En Medellín poseen más del 80 % de los
negocios de El Hueco, con edificios incluidos; tienen numerosas
empresas de maquila y son reconocidos como los más grandes comerciantes
de la Central Mayorista; en Cali en sus empresas y centros comerciales
generan más de 25.000 empleos directos e indirectos; su poder se
extiende por el resto de capitales, ciudades intermedias y grandes
pueblos donde manejan centros comerciales, tiendas, supermercados,
centros de abastos de granos y víveres y en su pueblo parece que fueran
más los negocios y las microempresas que las casas de habitación.

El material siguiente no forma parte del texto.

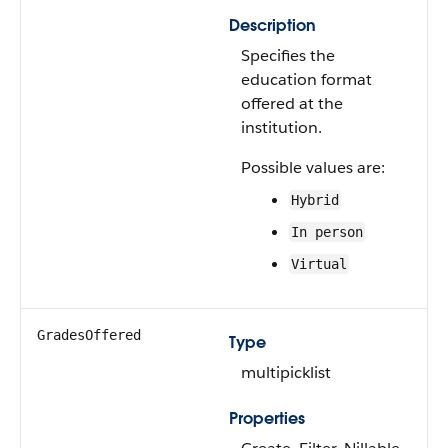
Description
Specifies the
education format
offered at the
institution.
Possible values are:
Hybrid
In person
Virtual
GradesOffered
Type
multipicklist
Properties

Hasta el gobierno de César Gaviria,
que abrió las fronteras patrias al comercio y la industria mundial,
“quienes compraban una paca de cigarrillos, baratijas al marinero que
llegaba al puerto de Buenaventura, o llenaban contenedores con
mercancías en cualquier lugar del país o el mundo lo hacían bajo el
convencimiento de que esa mercancía pasaba porque pasaba, toda vez que
eran pocos los que pagaban impuestos y eran maestros en comprar
funcionarios o manejar rutas”, dice Luis Carlos.
La situación era
tan compleja que quienes dominan esta historia desde el comercio
organizado afirman que si la industria nacional sobrevivió en esos
tiempos fue por la tenacidad propia de los industriales o porque alguna
luz llegó de la bendición del Sagrado Corazón de Jesús en décadas de
gobiernos ausentes e indiferentes frente a la invasión de mercancías
chinas, coreanas, japonesas, taiwanesas o americanas.
En este
momento no falta el que sigue jugándole al contrabando, con el argumento
de que eso es “defensa propia porque el gobierno se quiere quedar con
todo”, pero “la mayoría trabaja de manera legal.
Nuestros viejos
eran comerciantes, nosotros somos empresarios, con carreras
universitarias, muy organizados y apostándole a emprender nuevos
proyectos, incluso por fuera del negocio de las mercancías”, argumenta
Giraldo.
El Santuario chino
La historia tiene sus ciclos y si
antes los orientales de Antioquia explotaron el comercio chino y se
jactaron de su ingenio paisa o judío, ahora son los chinos los que
hablan español y están monopolizando el mercado local y los están
sacando a ellos de los grandes centros comerciales de Bogotá por las
facilidades que les brinda el gobierno y el manejo de sus propias
factorías, comenta Juan Carlos.
En Medellín son israelíes los que aparecen como propietarios de numerosas bodegas y productos de El Hueco.
Ahora
las familias santuarianas y marinillas viven como chinos, arrumadas en
pequeños cuartos para abrirles espacio a talleres de maquila que
acomodan donde sea y en cientos de apartamentos diminutos que crecen por
todos lados, gracias a que sus comerciantes decidieron meter parte de
su plata en proyectos inmobiliarios, copiados al gigante asiático.
Pero
por más centros comerciales que creen, por más almacenes de dos por dos
metros, de $400 millones cada uno que posean y por más países y
mercados que conquisten para hacer dinero el santuariano, en su esencia,
sigue siendo el mismo: “Arracacho, con voz y dichos de montañero y a la
espera de que lleguen las Fiestas del Retorno para volver a su pueblo a
emborracharse con aguardiente en sus caballos de paso fino, en los que
invierten grandes fortunas y a celebrar en nombre del Sagrado Corazón de
Jesús y vivas a Nacional.
Su mundo en el comercio es tan abierto
que si bien los primeros regresaron para morir en su pueblo, la segunda
generación morirá en algún gran pueblo o ciudad colombiana y la última,
la que está en curso, convencida como muchos de sus ancestros de que la
plata es el fin y no un medio para vivir mejor, dejará sus huesos o
cenizas en algún cementerio asiático, donde quien les lleve flores no
sabrá siquiera cómo se pronuncian sus nombres.